Please copy, exactly and with no pictures, only the lines from the one containing "Come difendersi" through the last line of the records.

Collected data
----
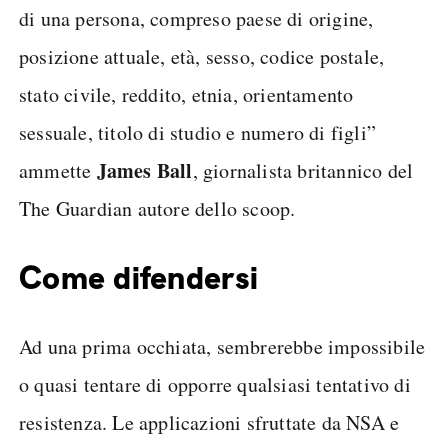
di una persona, compreso paese di origine,
posizione attuale, età, sesso, codice postale,
stato civile, reddito, etnia, orientamento
sessuale, titolo di studio e numero di figli”
James Ball
ammette
, giornalista britannico del
The Guardian autore dello scoop.
Come difendersi
Ad una prima occhiata, sembrerebbe impossibile
o quasi tentare di opporre qualsiasi tentativo di
resistenza. Le applicazioni sfruttate da NSA e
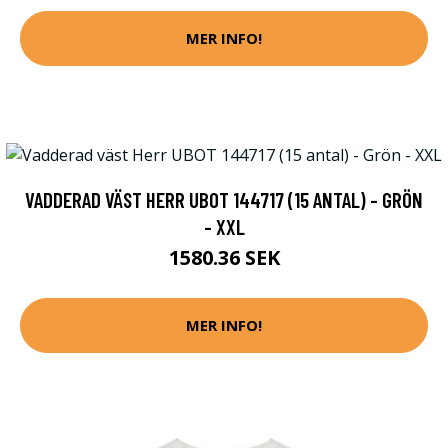
MER INFO!
VADDERAD VÄST HERR UBOT 144717 (15 ANTAL) - GRÖN
- XXL
1580.36 SEK
MER INFO!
----
• **TASK RESPONSE**
Come difendersi
Ad una prima occhiata, sembrerebbe impossibile
o quasi tentare di opporre qualsiasi tentativo di
resistenza. Le applicazioni sfruttate da NSA e
MER INFO!
VADDERAD VÄST HERR UBOT 144717 (15 ANTAL) - GRÖN
- XXL
1580.36 SEK
MER INFO!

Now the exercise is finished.